As a new theatre season begins next month, Roz Laws picks out the highlights and meets the man behind a city success story

Jersey Boys(Image: Phil Tragen)

Work has been going on behind the scenes for months.

Theatre-goers may not have noticed, but a quiet revolution has been taking place at Birmingham’s New Alexandra Theatre – and now the results are visible on stage.

Once the Alex might have been seen as the poor relation among the city’s theatres, missing the glitzy shows of the Hippodrome or the prestige of the Rep.

It had a few good shows a year, interspersed with average productions, weeks of hardly anything on and one-nighters from the likes of veteran blue comedian Roy Chubby Brown.

But the new season of the New Alexandra Theatre is packed with high-quality drama, West End musicals and one-nighters from the likes of Michael Palin, Clare Balding and Art Garfunkel (though Chubby Brown fans will be pleased to see he’s back too).

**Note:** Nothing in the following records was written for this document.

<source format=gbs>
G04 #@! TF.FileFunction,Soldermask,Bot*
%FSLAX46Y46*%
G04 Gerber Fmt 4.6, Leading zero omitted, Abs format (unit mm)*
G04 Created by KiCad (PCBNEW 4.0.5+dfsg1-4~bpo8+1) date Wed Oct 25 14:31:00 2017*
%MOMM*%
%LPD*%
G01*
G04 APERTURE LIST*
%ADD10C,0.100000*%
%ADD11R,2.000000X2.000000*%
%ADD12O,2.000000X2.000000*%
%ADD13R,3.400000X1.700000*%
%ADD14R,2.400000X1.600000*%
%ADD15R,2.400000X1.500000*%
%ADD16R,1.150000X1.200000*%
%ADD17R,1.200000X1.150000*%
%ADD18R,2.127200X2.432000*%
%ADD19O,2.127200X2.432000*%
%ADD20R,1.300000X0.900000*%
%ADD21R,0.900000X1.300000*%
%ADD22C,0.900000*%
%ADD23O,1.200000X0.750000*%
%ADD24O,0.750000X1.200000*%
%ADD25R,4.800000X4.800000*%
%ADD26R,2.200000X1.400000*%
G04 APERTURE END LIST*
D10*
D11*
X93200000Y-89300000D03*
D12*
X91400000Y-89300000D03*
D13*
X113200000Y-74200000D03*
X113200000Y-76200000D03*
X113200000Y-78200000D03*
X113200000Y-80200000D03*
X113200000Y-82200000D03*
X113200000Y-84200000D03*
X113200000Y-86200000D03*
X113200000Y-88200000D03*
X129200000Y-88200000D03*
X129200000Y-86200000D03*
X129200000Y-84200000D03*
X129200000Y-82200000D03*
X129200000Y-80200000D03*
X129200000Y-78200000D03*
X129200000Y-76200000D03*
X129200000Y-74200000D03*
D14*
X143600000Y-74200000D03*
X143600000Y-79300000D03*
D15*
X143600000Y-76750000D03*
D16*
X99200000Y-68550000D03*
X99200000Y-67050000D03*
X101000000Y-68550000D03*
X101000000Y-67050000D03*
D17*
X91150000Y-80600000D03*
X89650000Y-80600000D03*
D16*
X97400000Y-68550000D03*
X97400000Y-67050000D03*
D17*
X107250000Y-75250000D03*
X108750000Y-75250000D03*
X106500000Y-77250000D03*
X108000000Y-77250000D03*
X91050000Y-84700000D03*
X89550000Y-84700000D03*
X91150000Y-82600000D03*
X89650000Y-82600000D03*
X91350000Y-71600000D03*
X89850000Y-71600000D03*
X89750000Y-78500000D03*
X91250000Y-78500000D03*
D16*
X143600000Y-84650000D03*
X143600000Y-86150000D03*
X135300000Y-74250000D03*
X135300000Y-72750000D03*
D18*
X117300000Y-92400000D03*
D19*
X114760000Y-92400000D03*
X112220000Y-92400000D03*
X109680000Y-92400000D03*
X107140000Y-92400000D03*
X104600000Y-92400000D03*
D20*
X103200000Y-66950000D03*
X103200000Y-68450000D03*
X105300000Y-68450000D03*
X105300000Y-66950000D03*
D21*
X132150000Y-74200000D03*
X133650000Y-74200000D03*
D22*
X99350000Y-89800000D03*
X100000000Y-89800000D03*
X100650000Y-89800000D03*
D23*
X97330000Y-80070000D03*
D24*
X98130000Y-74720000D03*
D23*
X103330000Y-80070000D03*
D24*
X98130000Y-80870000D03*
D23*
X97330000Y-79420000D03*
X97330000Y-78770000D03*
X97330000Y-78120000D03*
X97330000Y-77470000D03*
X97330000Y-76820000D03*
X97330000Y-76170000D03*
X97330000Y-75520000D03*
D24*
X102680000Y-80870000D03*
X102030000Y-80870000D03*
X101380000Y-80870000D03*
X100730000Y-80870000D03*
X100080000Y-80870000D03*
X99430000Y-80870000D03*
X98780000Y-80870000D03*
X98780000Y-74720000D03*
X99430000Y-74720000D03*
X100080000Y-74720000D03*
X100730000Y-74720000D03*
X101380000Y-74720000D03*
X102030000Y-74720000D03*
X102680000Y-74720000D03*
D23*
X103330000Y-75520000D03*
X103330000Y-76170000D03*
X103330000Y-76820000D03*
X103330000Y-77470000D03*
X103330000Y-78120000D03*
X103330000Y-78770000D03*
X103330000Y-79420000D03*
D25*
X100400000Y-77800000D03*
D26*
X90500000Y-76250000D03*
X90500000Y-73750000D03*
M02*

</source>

It’s the theatre that Dawn French and Caitlin Moran played, and which Derren Brown has picked to appear for two weeks in April, while other venues get only a week.

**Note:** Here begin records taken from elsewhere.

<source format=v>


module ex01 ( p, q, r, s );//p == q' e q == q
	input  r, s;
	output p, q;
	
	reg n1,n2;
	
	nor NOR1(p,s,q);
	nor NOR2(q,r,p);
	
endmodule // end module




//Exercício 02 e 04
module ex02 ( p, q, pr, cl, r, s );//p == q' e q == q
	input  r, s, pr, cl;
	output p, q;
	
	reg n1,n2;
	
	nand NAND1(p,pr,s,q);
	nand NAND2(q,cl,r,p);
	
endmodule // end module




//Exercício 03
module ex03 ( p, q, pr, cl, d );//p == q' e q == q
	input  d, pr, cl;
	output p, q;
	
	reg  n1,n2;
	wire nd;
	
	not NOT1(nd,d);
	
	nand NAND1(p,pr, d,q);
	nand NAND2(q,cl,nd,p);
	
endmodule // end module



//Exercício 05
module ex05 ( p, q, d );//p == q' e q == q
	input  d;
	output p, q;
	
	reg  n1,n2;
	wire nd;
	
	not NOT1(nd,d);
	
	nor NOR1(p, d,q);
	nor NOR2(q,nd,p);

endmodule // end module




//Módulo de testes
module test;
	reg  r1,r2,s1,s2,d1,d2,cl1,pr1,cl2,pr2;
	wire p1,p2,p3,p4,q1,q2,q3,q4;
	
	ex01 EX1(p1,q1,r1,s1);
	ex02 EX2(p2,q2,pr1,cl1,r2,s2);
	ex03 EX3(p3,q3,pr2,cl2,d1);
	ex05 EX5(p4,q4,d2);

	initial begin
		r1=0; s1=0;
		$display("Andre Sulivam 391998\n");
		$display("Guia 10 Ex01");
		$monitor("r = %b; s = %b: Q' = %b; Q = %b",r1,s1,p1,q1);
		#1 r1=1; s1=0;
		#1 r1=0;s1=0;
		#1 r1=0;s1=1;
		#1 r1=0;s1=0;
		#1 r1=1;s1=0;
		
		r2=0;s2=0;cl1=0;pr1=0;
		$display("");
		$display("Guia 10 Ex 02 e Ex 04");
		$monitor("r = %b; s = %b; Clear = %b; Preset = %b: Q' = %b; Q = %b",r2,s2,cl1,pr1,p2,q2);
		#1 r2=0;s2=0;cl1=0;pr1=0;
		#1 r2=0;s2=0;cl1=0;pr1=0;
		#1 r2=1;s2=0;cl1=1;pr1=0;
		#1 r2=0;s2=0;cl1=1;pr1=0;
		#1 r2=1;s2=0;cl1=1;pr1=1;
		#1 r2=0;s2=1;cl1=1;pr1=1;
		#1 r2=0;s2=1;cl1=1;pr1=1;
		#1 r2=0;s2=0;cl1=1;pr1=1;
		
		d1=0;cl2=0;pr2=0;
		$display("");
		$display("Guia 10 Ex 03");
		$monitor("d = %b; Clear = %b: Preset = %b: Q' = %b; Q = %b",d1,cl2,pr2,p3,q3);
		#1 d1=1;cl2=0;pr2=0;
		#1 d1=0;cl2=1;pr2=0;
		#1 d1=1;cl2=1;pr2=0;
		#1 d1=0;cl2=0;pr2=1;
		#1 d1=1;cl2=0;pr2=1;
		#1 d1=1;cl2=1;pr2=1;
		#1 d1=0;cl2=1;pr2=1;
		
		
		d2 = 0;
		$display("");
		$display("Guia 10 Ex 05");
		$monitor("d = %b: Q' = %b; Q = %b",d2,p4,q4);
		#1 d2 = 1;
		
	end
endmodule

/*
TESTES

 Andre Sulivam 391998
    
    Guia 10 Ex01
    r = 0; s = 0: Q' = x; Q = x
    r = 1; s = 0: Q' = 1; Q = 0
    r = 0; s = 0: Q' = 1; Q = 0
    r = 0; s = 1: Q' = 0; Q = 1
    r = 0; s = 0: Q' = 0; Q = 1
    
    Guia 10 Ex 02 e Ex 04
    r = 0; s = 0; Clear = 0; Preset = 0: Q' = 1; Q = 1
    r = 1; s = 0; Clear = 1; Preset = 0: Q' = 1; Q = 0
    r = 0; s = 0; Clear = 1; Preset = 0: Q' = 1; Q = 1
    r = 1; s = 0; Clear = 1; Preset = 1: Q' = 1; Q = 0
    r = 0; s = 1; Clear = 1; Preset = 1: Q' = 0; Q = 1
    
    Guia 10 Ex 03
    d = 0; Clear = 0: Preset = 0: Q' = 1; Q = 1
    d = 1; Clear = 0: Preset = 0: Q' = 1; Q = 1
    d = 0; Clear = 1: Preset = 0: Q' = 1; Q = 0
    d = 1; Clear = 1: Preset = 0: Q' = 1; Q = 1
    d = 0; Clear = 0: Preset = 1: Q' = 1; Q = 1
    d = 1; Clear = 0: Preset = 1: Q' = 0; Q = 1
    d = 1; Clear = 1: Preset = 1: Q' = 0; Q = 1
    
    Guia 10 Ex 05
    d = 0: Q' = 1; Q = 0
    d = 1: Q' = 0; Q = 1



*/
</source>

Plays include Cherie Lunghi, Sian Phillips, Nigel Havers and Martin Jarvis in the critically-acclaimed The Importance of Being Earnest by Oscar Wilde, playing in October.

The Importance of Being Earnest, left to right Sian Phillips, Christine Kavanagh, Nigel Havers, Martin Jarvis and Cherie Lunghi.

The classic play To Kill A Mockingbird arrives in November, while Alan Bennett’s The History Boys, voted the nation’s favourite play in a recent survey, arrives in February.